Osteoporosis

Primary Author Meikle, A. Wayne, MD.

Key Points

Monitoring Therapeutic Efficacy of Antiresorptive Drugs for Osteoporosis

Patients at high risk for fracture by bone mineral density testing (BMD) are usually placed on antiresorptive drug therapy in an effort to reduce their risk for fracture. To determine the efficacy of the treatment or confirm patient’s compliance with oral therapy, BMD is recommended 12 to 24 months post therapy initiation (National Osteoporosis Foundation [NOF], 2013; Endocrine Society, 2012; International Society for Clinical Densitometry [ISCD], 2008).  The addition of bone turnover markers (BTMs) allows treatment efficacy and patient compliance determinations within 3-6 months post therapy initiation (Lee, 2012).  BTMs should not be used to screen for osteoporosis (International Osteoporosis Foundation/International Federation of Clinical Chemistry and Lab Medicine [IOF-IFCC], 2011).

Commonly Used Bone Turnover Markers (BTMs)

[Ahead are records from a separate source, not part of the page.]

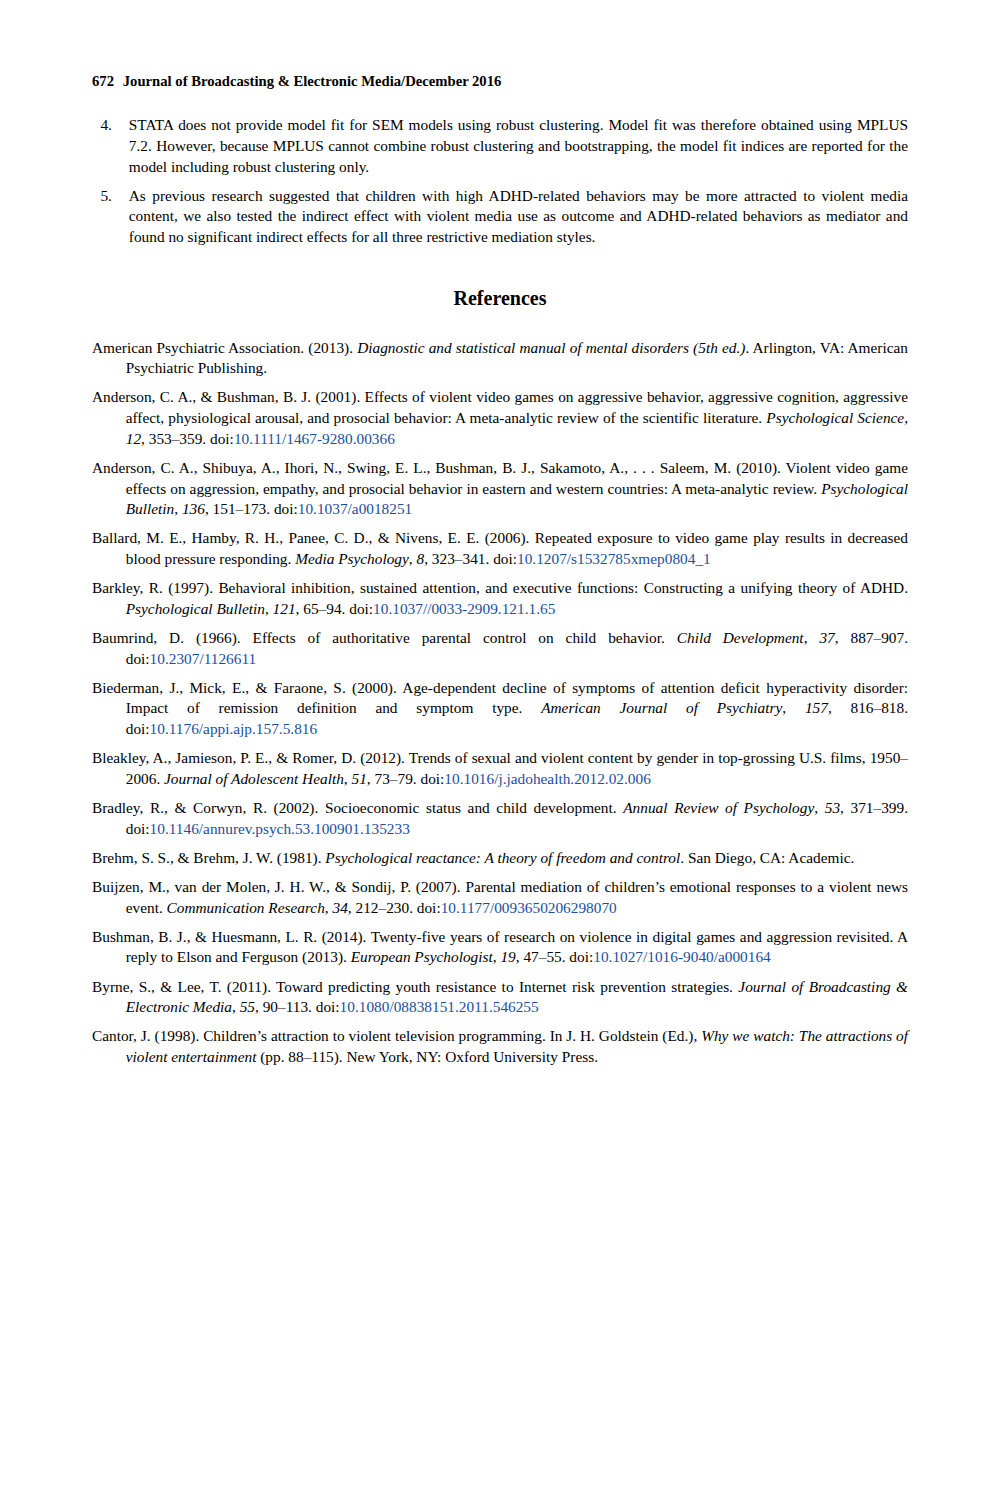672 Journal of Broadcasting & Electronic Media/December 2016
4. STATA does not provide model fit for SEM models using robust clustering. Model fit was therefore obtained using MPLUS 7.2. However, because MPLUS cannot combine robust clustering and bootstrapping, the model fit indices are reported for the model including robust clustering only.
5. As previous research suggested that children with high ADHD-related behaviors may be more attracted to violent media content, we also tested the indirect effect with violent media use as outcome and ADHD-related behaviors as mediator and found no significant indirect effects for all three restrictive mediation styles.
References
American Psychiatric Association. (2013). Diagnostic and statistical manual of mental disorders (5th ed.). Arlington, VA: American Psychiatric Publishing.
Anderson, C. A., & Bushman, B. J. (2001). Effects of violent video games on aggressive behavior, aggressive cognition, aggressive affect, physiological arousal, and prosocial behavior: A meta-analytic review of the scientific literature. Psychological Science, 12, 353–359. doi:10.1111/1467-9280.00366
Anderson, C. A., Shibuya, A., Ihori, N., Swing, E. L., Bushman, B. J., Sakamoto, A., . . . Saleem, M. (2010). Violent video game effects on aggression, empathy, and prosocial behavior in eastern and western countries: A meta-analytic review. Psychological Bulletin, 136, 151–173. doi:10.1037/a0018251
Ballard, M. E., Hamby, R. H., Panee, C. D., & Nivens, E. E. (2006). Repeated exposure to video game play results in decreased blood pressure responding. Media Psychology, 8, 323–341. doi:10.1207/s1532785xmep0804_1
Barkley, R. (1997). Behavioral inhibition, sustained attention, and executive functions: Constructing a unifying theory of ADHD. Psychological Bulletin, 121, 65–94. doi:10.1037//0033-2909.121.1.65
Baumrind, D. (1966). Effects of authoritative parental control on child behavior. Child Development, 37, 887–907. doi:10.2307/1126611
Biederman, J., Mick, E., & Faraone, S. (2000). Age-dependent decline of symptoms of attention deficit hyperactivity disorder: Impact of remission definition and symptom type. American Journal of Psychiatry, 157, 816–818. doi:10.1176/appi.ajp.157.5.816
Bleakley, A., Jamieson, P. E., & Romer, D. (2012). Trends of sexual and violent content by gender in top-grossing U.S. films, 1950–2006. Journal of Adolescent Health, 51, 73–79. doi:10.1016/j.jadohealth.2012.02.006
Bradley, R., & Corwyn, R. (2002). Socioeconomic status and child development. Annual Review of Psychology, 53, 371–399. doi:10.1146/annurev.psych.53.100901.135233
Brehm, S. S., & Brehm, J. W. (1981). Psychological reactance: A theory of freedom and control. San Diego, CA: Academic.
Buijzen, M., van der Molen, J. H. W., & Sondij, P. (2007). Parental mediation of children’s emotional responses to a violent news event. Communication Research, 34, 212–230. doi:10.1177/0093650206298070
Bushman, B. J., & Huesmann, L. R. (2014). Twenty-five years of research on violence in digital games and aggression revisited. A reply to Elson and Ferguson (2013). European Psychologist, 19, 47–55. doi:10.1027/1016-9040/a000164
Byrne, S., & Lee, T. (2011). Toward predicting youth resistance to Internet risk prevention strategies. Journal of Broadcasting & Electronic Media, 55, 90–113. doi:10.1080/08838151.2011.546255
Cantor, J. (1998). Children’s attraction to violent television programming. In J. H. Goldstein (Ed.), Why we watch: The attractions of violent entertainment (pp. 88–115). New York, NY: Oxford University Press.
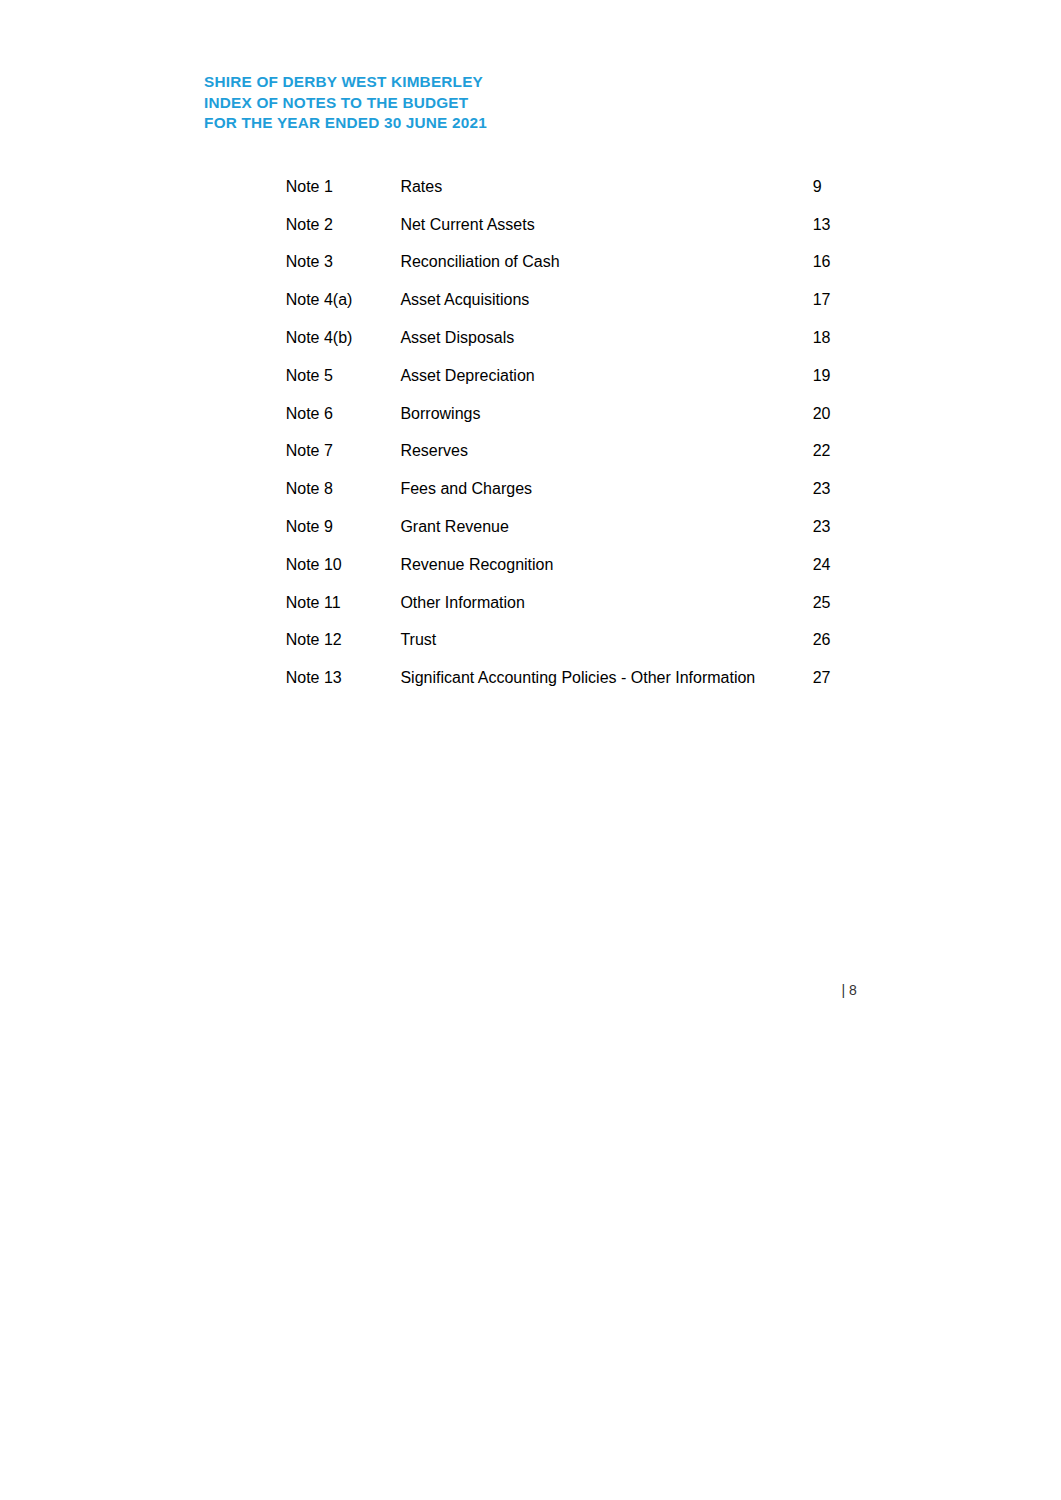SHIRE OF DERBY WEST KIMBERLEY
INDEX OF NOTES TO THE BUDGET
FOR THE YEAR ENDED 30 JUNE 2021
| Note 1 | Rates | 9 |
| Note 2 | Net Current Assets | 13 |
| Note 3 | Reconciliation of Cash | 16 |
| Note 4(a) | Asset Acquisitions | 17 |
| Note 4(b) | Asset Disposals | 18 |
| Note 5 | Asset Depreciation | 19 |
| Note 6 | Borrowings | 20 |
| Note 7 | Reserves | 22 |
| Note 8 | Fees and Charges | 23 |
| Note 9 | Grant Revenue | 23 |
| Note 10 | Revenue Recognition | 24 |
| Note 11 | Other Information | 25 |
| Note 12 | Trust | 26 |
| Note 13 | Significant Accounting Policies - Other Information | 27 |
| 8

Commonly Used Bone Turnover Markers (BTMs)

Bone Formation Markers

ARUP Tests

  • Serum procollagen type 1 N-terminal propeptide
  • Procollagen Type I Intact N-Terminal Propeptide 0070236
  • Serum osteocalcin
  • Osteocalcin by Electrochemiluminescent Immunoassay 0020728
  • Serum bone-specific alkaline phosphatase
  • Bone Specific Alkaline Phosphatase 0070053

Bone Resorption Markers

ARUP Tests

  • Serum collagen type I cross-linked telopeptide
  • C-Telopeptide, Beta-Cross-Linked, Serum 0070416
  • Urine or serum N-telopeptide
  • N-Telopeptide, Cross-Linked, Urine 0070062
  • N-Telopeptide, Cross-Linked, Serum 0070500
  • Urine pyridinoline
  • Pyridinium Crosslinks (Total), Urine 0070213
  • Pyridinoline and Deoxypyridinoline by HPLC 0080342
  • Urine deoxypyridinoline
  • Deoxypyridinoline Crosslinks, Urine 0070212
  • Pyridinoline and Deoxypyridinoline by HPLC 0080342  
  • Urine hydroxyproline
  • Nonspecific marker for bone resorption
    • Deoxypyridinoline Crosslinks 0070212
    • Pyridinoline and Deoxypyridinoline by HPLC 0080342
    • N-Telopeptide, Cross-Linked, Urine 0070062  

When to Monitor

  • For oral therapy monitoring – recommend baseline and follow-up testing at 3-6 months for both resorptive and formation markers (NOF, 2013)
  • Serum and urine specimen collection
    • Suggest morning collection from fasting patients due to diurnal variation of markers and effect from foods  (Endocrine Society Clinical Practice Guideline, 2012; NOF, 2013)
    • If not possible, collect specimens under the same circumstances (eg, at same time of day)
  • Interpretation
    • Most societies consider ≥30% change from baseline a true change

Which Tests to Use for Monitoring

  • No marker proven better than others (Lee, 2012)
  • IOF-IFCC (2011) goal – to standardize markers used in monitoring in an effort to allow for collaborative data collection

Recommended Markers (IOF-IFCC, 2011)

Recommended Marker

ARUP Tests

Interpretation

Bone Formation

Serum procollagen type 1 N-terminal propeptide

Procollagen Type I Intact N-Terminal Propeptide 0070236

Increase from baseline level indicates therapeutic response

Bone Resorption

Serum collagen type I cross-linked telopeptide (best test for patients on antiresorptive therapy)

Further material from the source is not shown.